→ Extract to read
★ ★ ★ ★ ★ ★ ★
Wednesday, March 2, 2011

Gadhafi denies Libyan revolt as battle rages

Libyan leader Moammar Gadhafi, shown in July, said thousands will die if Libya if the U.S. or NATO intervenes. (Benedicte Desrus/Reuters)
Gadhafi denies Libyan revolt as battle rages

Libyan leader Moammar Gadhafi told supporters in Tripoli on Wednesday that there are no problems in his country, even as loyalists fought to regain territory from rebels in the north African country.

In a rambling, contradictory speech, Gadhafi said on state television he would fight to "the last man and last woman" while denying there were even protests in the rebel-controlled east.

Gadhafi warned that "thousands of Libyans" will die if the U.S. or NATO intervenes in his country. The estimated death toll is already 2,000, but Gadhafi said that has been exaggerated.

He said Libya's oilfields and ports are "safe" and "under control," and that the country will replace Western banks and companies by others from China, Russia and Brazil.

Gadhafi reiterated that al-Qaeda is to blame for any unrest.
Gadhafi loyalists and rebels battle

Even as he spoke, there were reports of a battle for control of a key oil installation and an airstrip on the Mediterranean coast.
★ ★ ★ ★ ★ ★ ★
→ Material shown

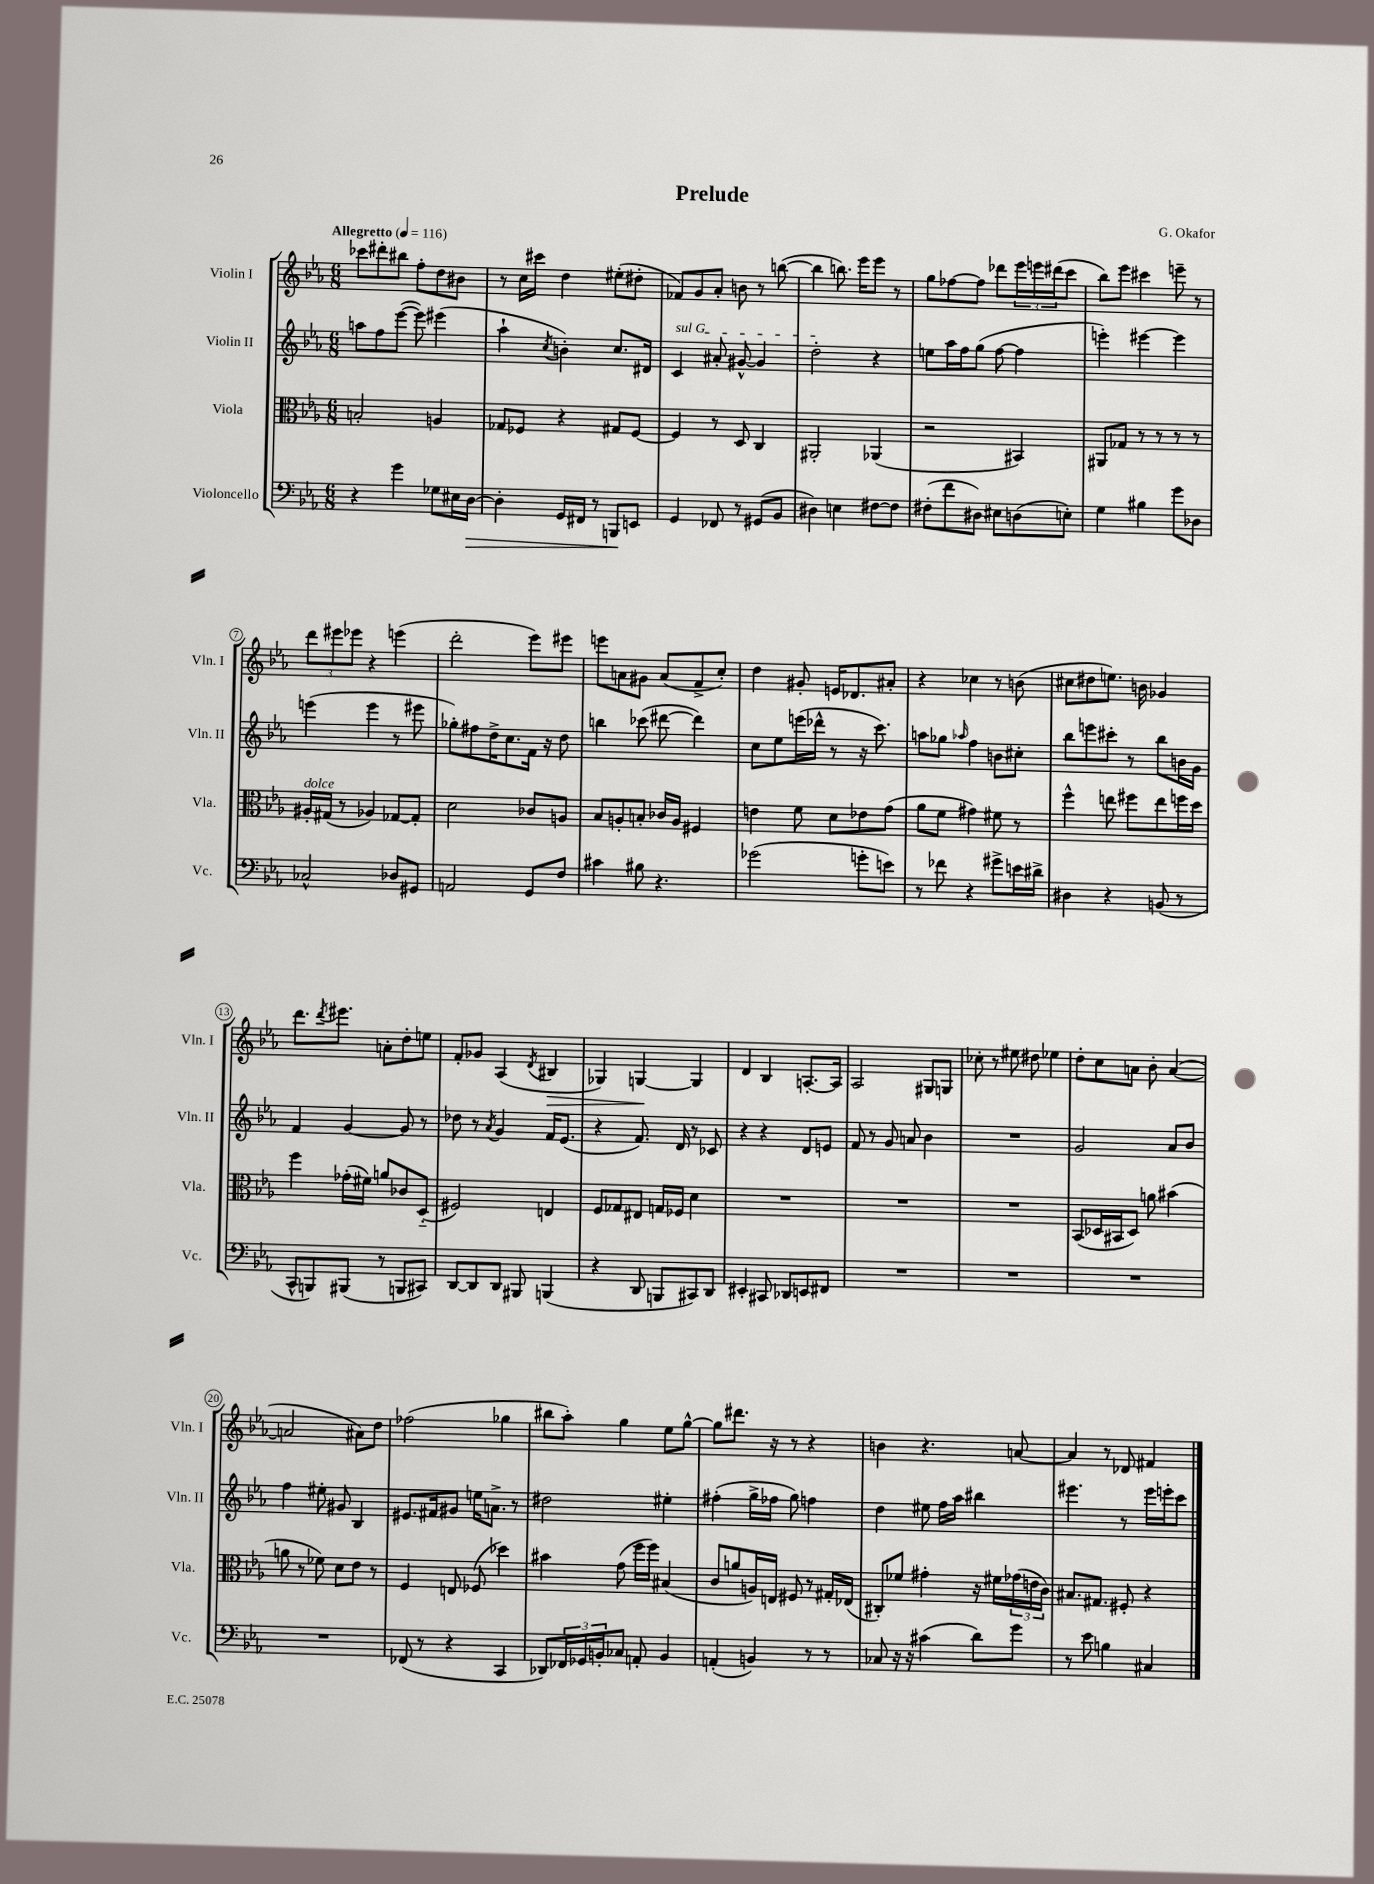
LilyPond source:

\header { title = "Prelude" composer = "G. Okafor" }
<<
\new StaffGroup <<
\new Staff = "s0" \with { instrumentName = "Violin I" shortInstrumentName = "Vln. I" } {
    \clef treble \key ees \major \numericTimeSignature \time 6/8 \tempo "Allegretto" 4 = 116
    ces'''8 dis'''8-. bis''8 f''8-. d''8 bis'8 |
    r8 c''16 cis'''16 d''4 eis''8-.( dis''8-. |
    fes'8) g'8 aes'8-. b'8 r8 b''8~( |
    b''4 b''8.) ees'''16 ees'''8 r8 |
    g''8 fes''8~ fes''8 des'''8 \tuplet 3/2 { ees'''16 e'''16 dis'''16( } c'''8 |
    bes''8) ees'''8 cis'''4 e'''8-- r8 |
    \tuplet 3/2 { d'''8 eis'''8 ees'''8 } r4 e'''4( |
    d'''2-. ees'''8) eis'''8 |
    e'''8 a'8 gis'8 a'8( f'8-> c''8-.) |
    d''4 gis'8-. e'16 des'8. ais'8-. |
    r4 ces''4 r8 b'8( |
    cis''8 dis''8 e''8.) b'16 ges'4 |
    d'''8. \acciaccatura { d'''8 } eis'''8. a'8-. d''8-. e''8 |
    f'8-. ges'8 aes4( \acciaccatura { d'8 } bis4\> |
    ges4) g4~\! g4 |
    d'4 bes4 a8.~-. a16 |
    aes2 gis8 g8 |
    ces''8-. r8 eis''8 dis''8 ees''4 |
    d''8-. c''8 a'8 bes'8-. a'4~( |
    a'2 ais'8) d''8 |
    fes''2( ges''4 |
    bis''8 aes''8-.) g''4 ees''8 g''8~-^ |
    g''8 dis'''8. r16 r8 r4 |
    b'4 r4. a'8~ |
    a'4 r8 des'8 fis'4 \bar "|." |
}
\new Staff = "s1" \with { instrumentName = "Violin II" shortInstrumentName = "Vln. II" } {
    \clef treble \key ees \major \numericTimeSignature \time 6/8
    a''8 f''8 ees'''8~( ees'''8) eis'''4( |
    aes''4-! \acciaccatura { c''8 } b'4-.) c''8. dis'16 |
    \once \override TextSpanner.bound-details.left.text = \markup { \italic "sul G" } c'4\startTextSpan ais'8-. gis'8~-^ gis'4 |
    d''2-.\stopTextSpan r4 |
    e''8 aes''16 f''16 g''8( f''8~ f''4 |
    e'''4-.) eis'''4~ eis'''4 |
    e'''4( e'''4 r8 eis'''8 |
    ges''8-.) fis''8 d''16-> c''8. f'16 r16 d''8 |
    b''4 ces'''8( dis'''8~ dis'''4) |
    c''8 ees''8 e'''16( des'''16-^ r8 r16 c'''8.) |
    a''8 ges''8 \grace { aes''16 } f''4 b'8 cis''8-. |
    bes''8 e'''8 cis'''8-. r8 bes''8 b'16 g'16 |
    f'4 g'4~ g'8 r8 |
    des''8 r8 \acciaccatura { aes'8 } g'4 f'16 ees'8.( |
    r4 f'8.) d'16 r8 ces'8 |
    r4 r4 d'8 e'8 |
    f'8 r8 g'8 a'8 bes'4 |
    R2. |
    g'2 aes'8 bes'8 |
    f''4 eis''8-. gis'8 bes4 |
    eis'8. fis'16 gis'8 e''16 a'8.-> r8 |
    dis''2 eis''4-. |
    fis''4-.( g''16-> fes''16 g''8) f''4 |
    d''4 eis''8 f''16 aes''16 bis''4 |
    eis'''4. r8 eis'''16 e'''16-. c'''8 \bar "|." |
}
\new Staff = "s2" \with { instrumentName = "Viola" shortInstrumentName = "Vla." } {
    \clef alto \key ees \major \numericTimeSignature \time 6/8
    b2-. a4 |
    ges8 fes8 r4 gis8 fes8~ |
    fes4 r8 d8 c4 |
    ais,2-. aes,4( |
    r2 bis,4) |
    ais,8 ges8 r8 r8 r8 r8 |
    ais16-.^\markup { \italic "dolce" } gis16( r8 aes4) ges8~ ges8-. |
    d'2 ces'8 a8 |
    bes8 a8-. b8-. ces'16 a16 fis4 |
    e'4 f'8 d'8 ees'8 g'8( |
    aes'8 f'8 gis'4) fis'8 r8 |
    f''4-^ e''8 fis''8 e''8 f''16 d''16 |
    f''4 ges'16-.( fis'16) a'8 ces'8 d8-_( |
    fis2) e4 |
    f8 ges8 eis8 g16 fes16 d'4 |
    R2. |
    R2. |
    R2. |
    bes,8( des16 bis,16 des8) a'8 bis'4( |
    a'8 r8 fes'8) d'8 ees'8 r8 |
    f4 e8 fes8( des''4) |
    bis'4 g'8( f''16 f''16) bis4( |
    c'8 a'8 a16) e16 fis8 r8 gis16-. ees16( |
    cis8-.) fes'8 gis'4-. r16 fis'16 \tuplet 3/2 { ges'16( e'16 c'16) } |
    bis8. gis8. fis8-. r4 \bar "|." |
}
\new Staff = "s3" \with { instrumentName = "Violoncello" shortInstrumentName = "Vc." } {
    \clef bass \key ees \major \numericTimeSignature \time 6/8
    r4 g'4 ges8 eis16 d16~\> |
    d4-. g,16 fis,16 r8 b,,8\! e,8 |
    g,4 fes,8 r8 gis,8( bes,8 |
    dis4) e4 fis8~ fis8 |
    fis8-.( f'8 dis8) eis8 d8( e8-.) |
    g4 bis4 g'8 des8 |
    ces2-^ des8 gis,8 |
    a,2 g,8 f8 |
    cis'4 bis8 r4. |
    ges'2( g'8-. e'8) |
    r8 fes'8 r4 gis'8-> e'16 dis'16-> |
    dis4 r4 b,8( r8 |
    c,8-^ b,,8) bis,,8( r8 b,,8 cis,8) |
    d,8~ d,8 d,8 bis,,8 b,,4( |
    r4 d,8 b,,8 cis,8) d,8 |
    eis,4-. cis,8 des,8 e,8 fis,8 |
    R2. |
    R2. |
    R2. |
    R2. |
    fes,8( r8 r4 c,4 |
    des,8) \tuplet 3/2 { fes,16 ges,16 b,16-. } ces8 a,8-. b,4 |
    a,4-.( b,4) r8 r8 |
    ces8 r16 r16 cis'4( d'8) g'8 |
    r8 ees'8 b4 cis4 \bar "|." |
}
>>
>>
\layout { \context { \Score \override BarNumber.stencil = #(make-stencil-circler 0.1 0.3 ly:text-interface::print) } }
★ ★ ★ ★ ★ ★ ★
→ Work to do
**a.** Using the report on Gadhafi's speech, answer each question on its own line, marked (i), (ii) and (iii): (i) In which city did Gadhafi address his supporters? (ii) What is the estimated death toll? (iii) Which countries did Gadhafi say would replace Western banks and companies?
**b.** Please continue the report on Gadhafi's speech, starting after its last sentence.

→ Replies
**a.**
(i) Tripoli
(ii) 2,000
(iii) China, Russia and Brazil

**b.**
The fighting was centred on the oil facilities at Brega, which the opposition has held for days. In the morning, witnesses reported that it was retaken by a large convoy of pro-Gadhafi forces. But hours later, witnesses on the outskirts of Brega said fighting resumed.

 They said some of the regime forces were surrounded by rebels, and opposition fighters at checkpoints outside Brega said they had retaken the oil facilities and an airstrip.

Brega is about 200 kilometres from Libya's second-largest city Benghazi, the nerve centre of the rebel-held east.

At the nearby rebel-held city of Ajdabiya, pickup trucks full of anti-Gadhafi fighters carrying automatic weapons, along with a tank, sped out toward the oil port, 70 kilometres away.

Wtinesses told The Associated Press they saw two warplanes bomb the eastern part of the town of Ajdabiya at 10 a.m. local time.

BBC reporter John Simpson saw a "great plume of black smoke" go up after the bombing.

The witnesses also said pro-Gadhafi forces were advancing on the town, some 750 kilometres east of the capital Tripoli, though those reports could not be confirmed.

CBC reporter Tom Parry said many people in Benghazi are concerned that Gadhafi's forces may be moving east.

"There's been some mobilization of the militia here, people saying they're ready to defend Benghazi and defend the east," Parry said.

Enlisted anti-government trainees learn how to operate an anti-aircraft gun at a training and recruitment centre for the army in Benghazi, Libya's second-largest city, on Tuesday. (Asmaa Waguih/Reuters)   

He said truckloads of armed anti-government forces were streaming out of a military base in Benghazi.

"Some of them are heading out to Ajdabiya to try and defend that town if it comes under attack, others are getting ready to go to the frontier in Benghazi in case there's any kind of movement on the city," Parry said.

On Tuesday, loyalists pushed back rebels from towns near Tripoli, where Gadhafi appears to be in full control.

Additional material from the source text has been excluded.